EXTRAIT:
Lors de la séparation de ses parents, Clémence avait six ans. Une période compliquée à la suite de laquelle son père a révélé son homosexualité. Témoignage.
Avec le recul, je dirais que pour moi, comme pour la majorité des enfants je pense, le « drame » ça a été la séparation. Pas l’homosexualité de mon père. Je me rappelle assez peu de choses de cette période. J’avais six ans, j’étais fille unique, plutôt joyeuse, bonne camarade. Nous habitions Paris. Mon père et ma mère avaient chacun un boulot prenant qui les passionnait. A la maison, on recevait régulièrement.
Un jour, à mon retour de colonie de vacances, je me suis mise à pleurer dans la voiture. Je ne sais plus très bien pourquoi. Je me souviens que ma mère a dit quelque chose. Mon père lui a répondu sèchement. J’ai senti qu’il y avait une certaine tension entre eux. Cela ne m’a pas plus inquiétée que ça. Quelques temps plus tard, mon père quittait pourtant l’appartement familial. Cela s’est fait en douceur, mes parents m’ont toujours beaucoup préservée. Aujourd’hui il sont bons amis.
« Je ne me souviens pas que l’on en ait fait tout un plat »
A l’époque, mon père s’est installé dans un studio. Je le voyais assez souvent mais je ne vivais pas avec lui. Au travail, ses horaires étaient assez décalés. Je n’ai jamais vraiment parlé de cette période avec ma mère. Elle ne s’est jamais confiée à moi non plus, même longtemps après. Environ un an après la rupture, elle a rencontré quelqu’un. De leur relation est née ma petite soeur. A ce moment-là, je terminais l’école primaire.
Mon père lui, était assez discret sur sa nouvelle vie. Un jour il m’a présenté son copain. Je ne me souviens pas que l’on en ait fait tout un plat, on ne s’est pas mis autour d’une table au préalable, il ne m’a pas annoncé être homosexuel avec un ton très solennel. Son coming-out, je l’ai compris toute seule. Lui et son ami dormaient dans la même chambre, et ça ne m’a pas plus émue que ça. Cela a été plus difficile avec le nouveau compagnon de ma mère, le père de ma soeur. Vivre au quotidien avec une nouvelle personne, un étranger en somme, est finalement ce qui m’a le plus troublée.

OBJECTIF 1: Résumez le témoignage de Clémence en deux phrases.
OBJECTIF 2: Traduisez en anglais cette phrase du témoignage de Clémence : « Vivre au quotidien avec une nouvelle personne, un étranger en somme, est finalement ce qui m'a le plus troublée. »
OBJECTIF 3: Reprenez le témoignage de Clémence sur la séparation de ses parents et poursuivez-le à partir de sa dernière phrase.

DONNÉES FOURNIES:
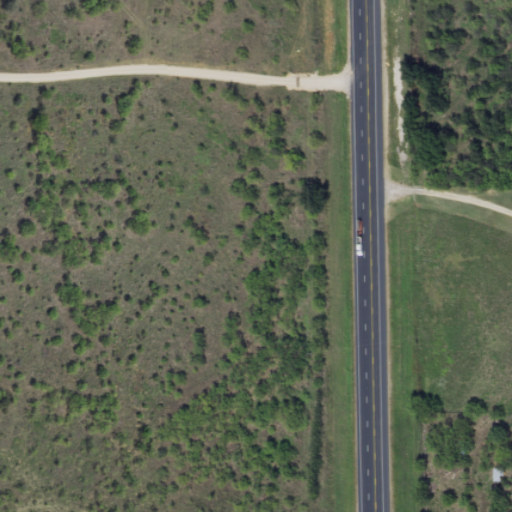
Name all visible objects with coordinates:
road: (184, 67)
road: (371, 255)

RÉPONSE RÉDIGÉE 1: Clémence avait six ans lorsque ses parents se sont séparés, et elle estime que le vrai « drame » a été cette séparation, non l'homosexualité de son père, qu'elle a comprise seule, sans annonce solennelle. Ce qui l'a finalement le plus troublée a été de vivre au quotidien avec le nouveau compagnon de sa mère, le père de sa petite sœur.

RÉPONSE RÉDIGÉE 2: Living day to day with a new person, a stranger really, is ultimately what troubled me the most.

RÉPONSE RÉDIGÉE 3:
« Tolérer la situation est une chose, l’accepter sans équivoque en est une autre »
Dans mon entourage en revanche, le sujet est toujours resté plus ou moins tu. Mes grands-parents, oncles et tantes ne m’en ont jamais parlé ouvertement. Je sais que mon grand-père a catégoriquement refusé de rencontrer les compagnons de mon père jusqu’à récemment, même si leur histoire était sérieuse. Ma grand-mère était plus mesurée. Malgré ce que j’imagine avoir été un choc pour eux, ils ont toujours conservé de bonnes relations avec mon père.
Il y a quelques temps, celui-ci s’est marié. Il a voulu quelque chose de simple, en petit comité. Mes grands-parents n’ont été prévenus qu’après le passage à la mairie. Pas parce qu’ils sont en froid -aujourd’hui ils connaissent celui qui partage sa vie et l’apprécient- mais plutôt parce que mon père ne voulait pas les mettre mal à l’aise je crois. Tolérer la situation est une chose, l’accepter sans équivoque en est une autre.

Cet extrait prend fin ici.